誰か私のやる気スイッチを探して下さい。
あと自分的にはかなりグロめです。
「やり辛いのは分かるけれどそれを我慢してこその『男』ってモンじゃないかしら?」
紫に聞かれていたか。
「我慢だけではいつか何らかの形で崩壊する、どこで俺の主人に似たかな。」
「少なからず影響は受けているようね。」
「長く仕えていればイヤでも似るだろうな、育て方によっても異なるだろうがな。」
俺をこんなにしやがって。
今度会ったら刺してやる。
「...あら、私はこれから用事があるのでこの辺で失礼するわ。」
「そうか、丁度俺もこれから用事があるんでな。」
◯
「...言い残すことはそれだけか?」
「なぜだ...なぜ同じ妖怪をこうも簡単に殺せる!?」
「俺は真っ当に生きてる奴なら殺さん、何と思われようが構わんがな、俺が狩るのは道を踏み外した者だけだ。」
「くそ...どこで私は、」
これ以上話を聞く気もない。
だから喉笛にナイフを突き立てる。
「続きは冥府で頼むぞ、渡り船代は自腹だ。」
人間よりも永く生きる妖怪でも道を見失うらしい。
なんでも妖怪としての地位、権力とやらを失いたく無いから都合の悪いことは覆い隠す。
それが例え人を殺めることになっても。
『尻尾がそのまま強さだなんて、神も酷いことする。』
俺の上司もずっと九尾となることを断った。
地位や権力なんかにしがみついて生きている
『上の連中が堕ちるところまで堕ちたら、後は頼んだ。』
「...まるで自分が死ぬみてぇな言い方を....」
...あれ?
なんでさっきあの会話を思い出した?
道を見失って踏み外すところからあの会話を思い出した筈だ。
じゃあなんで。
その時悪寒が身体を包む。
まさか何かあったのではないか。
「確認...」
これで殺されてたら骨は何処に埋めろと。
◯
「なんだこれ...」
「こんな体たらくで申し訳ないね、1人と20人くらいじゃどうにもならなくて」
見るも無惨な姿だ。
片目は潰れ、右腕と左脚が切り落とされていた。
さらに左手の指は切られ、身体のあちこちに暴行の跡があった。
「...ねぇ、誰がこんなことやった?」
「あの『問題児』かな、直接顔は見えなかったけど声で辛うじて。
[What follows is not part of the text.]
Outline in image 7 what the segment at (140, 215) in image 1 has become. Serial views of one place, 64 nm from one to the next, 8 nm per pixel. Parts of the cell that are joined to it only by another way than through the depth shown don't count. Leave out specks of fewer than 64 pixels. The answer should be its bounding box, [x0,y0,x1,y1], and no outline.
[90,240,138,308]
」
「そうか、その怪我とかはどうする?」
「とりあえず明日になったら治ってるよ、心配はいらないから。」
こんな状態の
「心配はいらないと言った気がするんだが。」
「気のせいだろ、稲荷大神。」
「...フフッ、どう祟ってくれようか。」
恐らく敵は一番敵に回してはいけない人物を敵に回してしまったのではなかろうか。
明日は我が身でないことを祈ろう。